Key Exchanges with Justices
Justice Kagan
“Your arguments about lack of notice would apply equally to Section 1983 suits, which exist and are brought against state officers all the time to enforce Spending Clause statutes.”
Aguiñaga tried to distinguish by arguing the antecedent question is whether Congress can create a substantive right running against individuals, but struggled to explain why RLUIPA is different from rights enforced through 1983.
Justice Sotomayor
“You admit the warden is bound by RLUIPA as the state, could be held in contempt for violating an injunction, but shouldn't know he's personally liable for damages too?”
Aguiñaga conceded the tension but relied on the unanimous circuit court consensus, revealing the difficulty of maintaining a distinction between official and individual capacity liability when the substantive obligation is identical.
Justice Jackson
“Didn't we answer this in Talevski by holding that Spending Clause legislation is treated like any other law for purposes of enforcement?”

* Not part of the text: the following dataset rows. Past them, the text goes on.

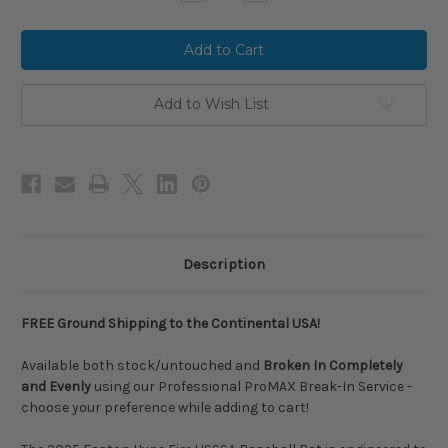
Quantity
Quantity
of
of
2025
2025
Easton
Easton
HYPE
HYPE
FIRE
FIRE
Composite
Composite
USSSA
USSSA
Add to Wish List
Baseball
Baseball
Bat,
Bat,
-5
-5
Drop,
Drop,
2-
2-
3/4
3/4
in
in
Barrel,
Barrel,
EUT5HYP5
EUT5HYP5
Description
FREE Ground Shipping to the Continental USA!
Available both stock/untouched and
Broken In Completely
and Evenly
using our Professional ProMAX Break-In Service -
choose your preference while adding to cart!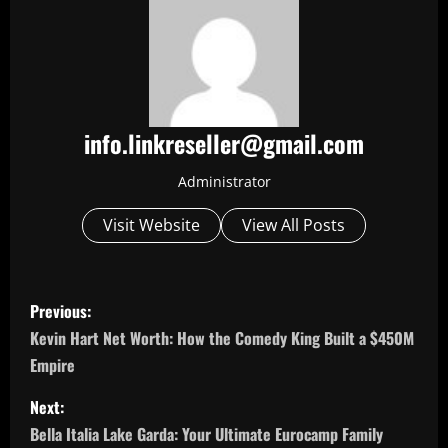
info.linkreseller@gmail.com
Administrator
Visit Website
View All Posts
P
Previous:
o
Kevin Hart Net Worth: How the Comedy King Built a $450M
Empire
s
Next:
t
Bella Italia Lake Garda: Your Ultimate Eurocamp Family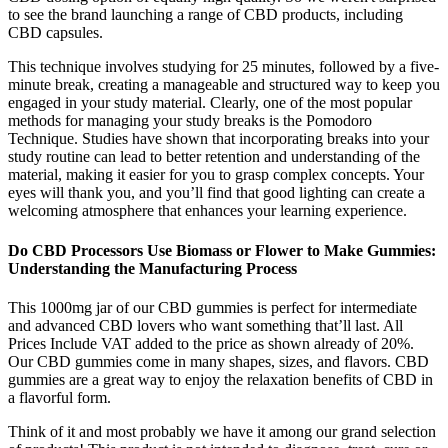
to see the brand launching a range of CBD products, including
CBD capsules.
This technique involves studying for 25 minutes, followed by a five-
minute break, creating a manageable and structured way to keep you
engaged in your study material. Clearly, one of the most popular
methods for managing your study breaks is the Pomodoro
Technique. Studies have shown that incorporating breaks into your
study routine can lead to better retention and understanding of the
material, making it easier for you to grasp complex concepts. Your
eyes will thank you, and you’ll find that good lighting can create a
welcoming atmosphere that enhances your learning experience.
Do CBD Processors Use Biomass or Flower to Make Gummies:
Understanding the Manufacturing Process
This 1000mg jar of our CBD gummies is perfect for intermediate
and advanced CBD lovers who want something that’ll last. All
Prices Include VAT added to the price as shown already of 20%.
Our CBD gummies come in many shapes, sizes, and flavors. CBD
gummies are a great way to enjoy the relaxation benefits of CBD in
a flavorful form.
Think of it and most probably we have it among our grand selection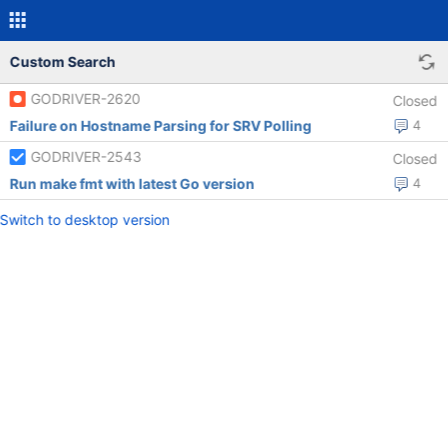
Custom Search
GODRIVER-2620
Closed
Failure on Hostname Parsing for SRV Polling
4
GODRIVER-2543
Closed
Run make fmt with latest Go version
4
Switch to desktop version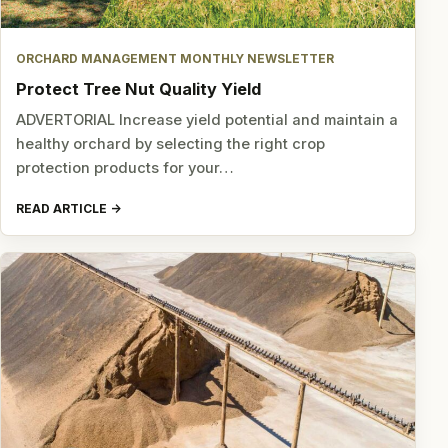
ORCHARD MANAGEMENT MONTHLY NEWSLETTER
Protect Tree Nut Quality Yield
ADVERTORIAL Increase yield potential and maintain a
healthy orchard by selecting the right crop
protection products for your…
READ ARTICLE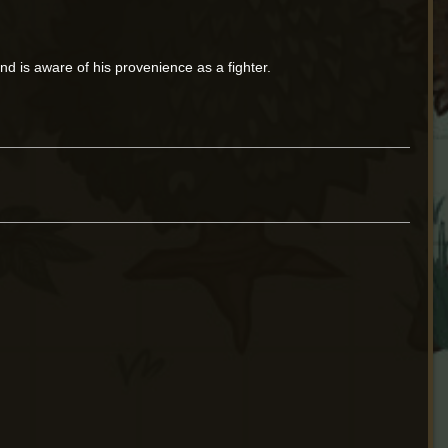
nd is aware of his provenience as a fighter.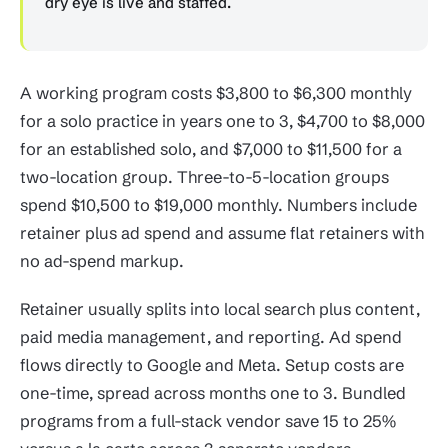
dry eye is live and staffed.
A working program costs $3,800 to $6,300 monthly
for a solo practice in years one to 3, $4,700 to $8,000
for an established solo, and $7,000 to $11,500 for a
two-location group. Three-to-5-location groups
spend $10,500 to $19,000 monthly. Numbers include
retainer plus ad spend and assume flat retainers with
no ad-spend markup.
Retainer usually splits into local search plus content,
paid media management, and reporting. Ad spend
flows directly to Google and Meta. Setup costs are
one-time, spread across months one to 3. Bundled
programs from a full-stack vendor save 15 to 25%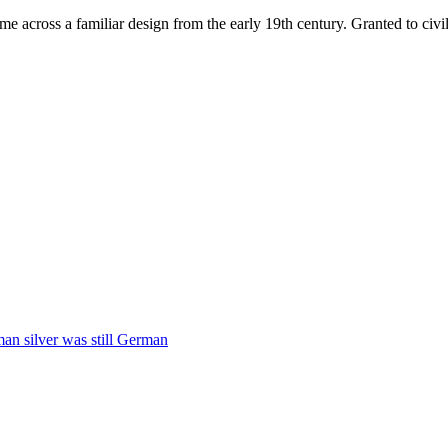
ame across a familiar design from the early 19th century. Granted to c
man silver was still German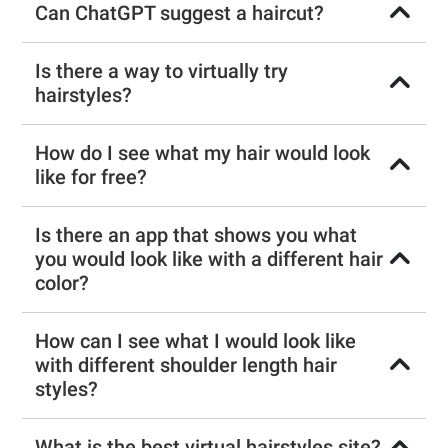
Can ChatGPT suggest a haircut?
Is there a way to virtually try
hairstyles?
How do I see what my hair would look
like for free?
Is there an app that shows you what
you would look like with a different hair
color?
How can I see what I would look like
with different shoulder length hair
styles?
What is the best virtual hairstyles site?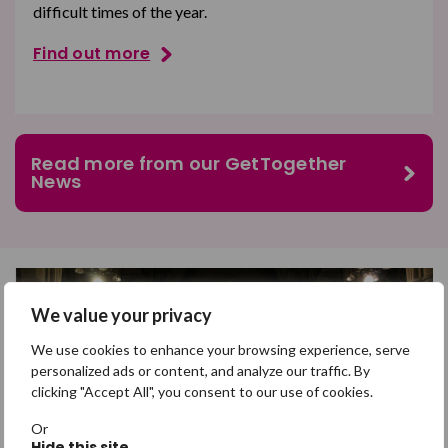
difficult times of the year.
Find out more
Read more from our GetTogether
News
We value your privacy
We use cookies to enhance your browsing experience, serve
personalized ads or content, and analyze our traffic. By
clicking "Accept All", you consent to our use of cookies.
Or
Hide this site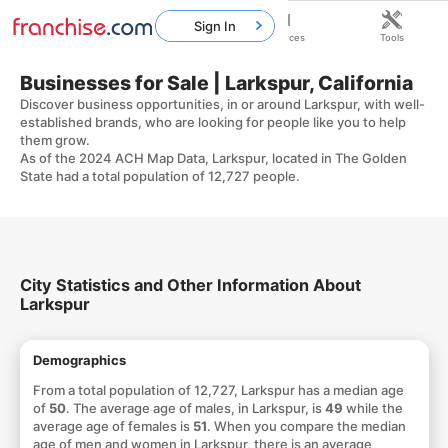
Sign In
Home
Franchises
Resources
Tools
Businesses for Sale | Larkspur, California
Discover business opportunities, in or around Larkspur, with well-
established brands, who are looking for people like you to help
them grow.
As of the 2024 ACH Map Data, Larkspur, located in The Golden
State had a total population of 12,727 people.
City Statistics and Other Information About
Larkspur
Demographics
From a total population of 12,727, Larkspur has a median age
of
50
. The average age of males, in Larkspur, is
49
while the
average age of females is
51
. When you compare the median
age of men and women in Larkspur, there is an average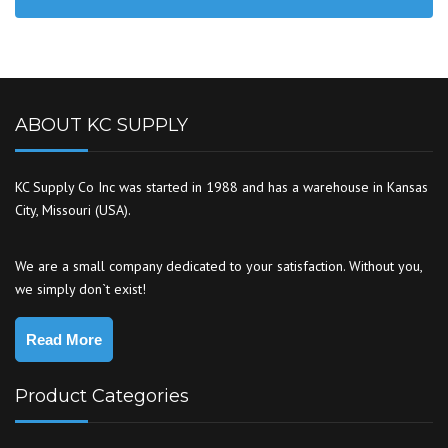
ABOUT KC SUPPLY
KC Supply Co Inc was started in 1988 and has a warehouse in Kansas
City, Missouri (USA).
We are a small company dedicated to your satisfaction. Without you,
we simply don`t exist!
Read More
Product Categories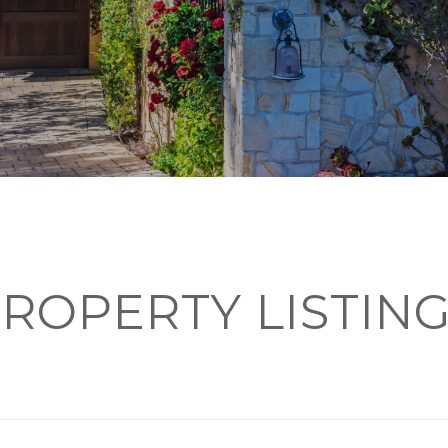
ROPERTY LISTIN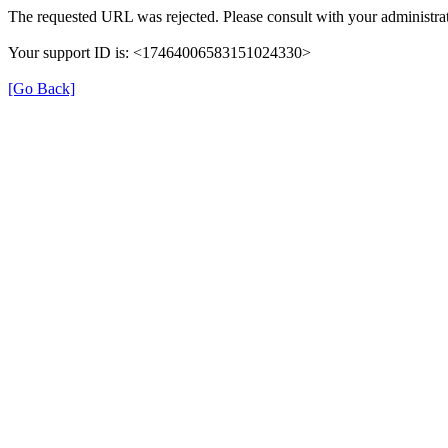
The requested URL was rejected. Please consult with your administrat
Your support ID is: <17464006583151024330>
[Go Back]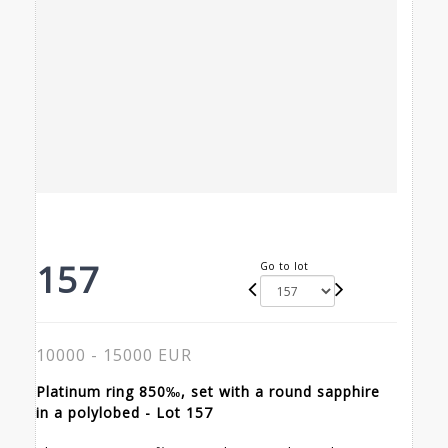
157
Go to lot
10000 - 15000 EUR
Platinum ring 850‰, set with a round sapphire
in a polylobed - Lot 157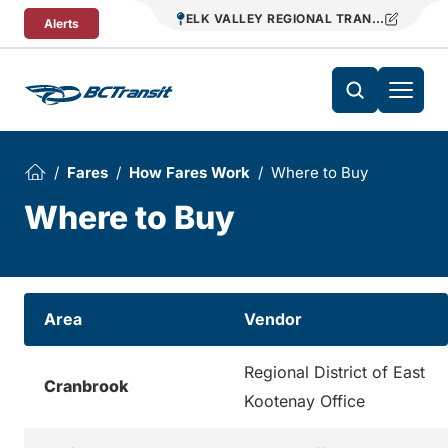
Skip To Content
ELK VALLEY REGIONAL TRANSIT
Alerts
Fares
How Fares Work
Where to Buy
Where to Buy
Area
Vendor
Regional District of East
Cranbrook
Kootenay Office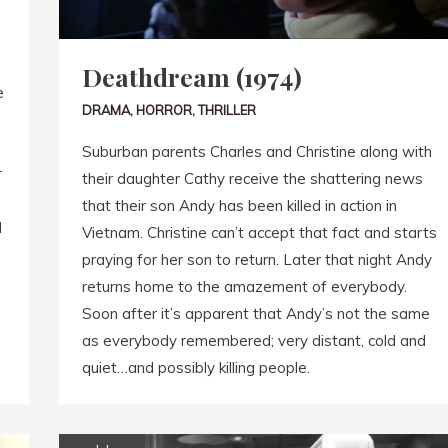
Deathdream (1974)
e
DRAMA
,
HORROR
,
THRILLER
Suburban parents Charles and Christine along with
r
their daughter Cathy receive the shattering news
that their son Andy has been killed in action in
d
Vietnam. Christine can’t accept that fact and starts
praying for her son to return. Later that night Andy
returns home to the amazement of everybody.
Soon after it’s apparent that Andy’s not the same
as everybody remembered; very distant, cold and
quiet…and possibly killing people.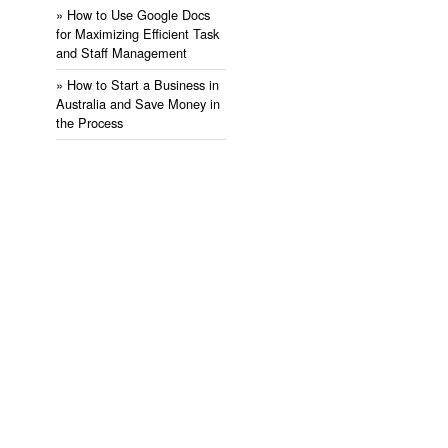
» ​How to Use Google Docs
for Maximizing Efficient Task
and Staff Management
» ​How to Start a Business in
Australia and Save Money in
the Process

Aguiñaga argued Talevski only involved suits against recipients, but this distinction appeared to satisfy few justices.
Precedent Cases Cited
Tanzin v. Tanvir
Held unanimously that RFRA's identical 'appropriate relief against a government' language authorizes individual capacity damages suits against federal officials. Petitioner argues RLUIPA must be read the same way as its 'sister statute.'
Salinas v. United States
522 U.S. 52
Upheld criminal liability for a state prison official in a federally funded program who accepted bribes, establishing that Congress can reach individual officers through the Necessary and Proper Clause to protect the integrity of federal programs.
Sabri v. United States
541 U.S. 600
Upheld Congress's power to criminalize bribery of officials in organizations receiving federal funds, even reaching members of the general public, as a valid exercise of the Necessary and Proper Clause. Respondents argue it is distinguishable because the Court said it was not Spending Clause legislation.
Sossamon v. Texas
563 U.S. 277
Held that RLUIPA's 'appropriate relief' language does not clearly waive state sovereign immunity for damages suits against states. Petitioner distinguishes it by arguing the context of suits against individuals is fundamentally different from suits against sovereigns.
South Dakota v. Dole
483 U.S. 203
Established the framework for evaluating Spending Clause conditions, including requirements of clear notice, germaneness, non-coercion, and no independent constitutional bar. Both sides rely on this framework.
Franklin v. Gwinnett County Public Schools
503 U.S. 60
Established the presumption that damages are available where Congress creates a right and a cause of action unless Congress says otherwise. Petitioner argues this presumption applies to RLUIPA's individual capacity action.
Health and Hospital Corp. of Marion County v. Talevski
Held that rights created by Spending Clause legislation can be enforced through Section 1983, rejecting the argument that the Spending Clause basis of a statute prevents 1983 enforcement. Both sides dispute its implications.
Cummings v. Premier Rehab Keller, P.L.L.C.
596 U.S. 212
Applied the contract analogy to hold that emotional distress damages are not available under Spending Clause antidiscrimination statutes because a reasonable funding recipient would not have understood they were agreeing to such liability. Respondents rely on its emphasis on bilateral agreement.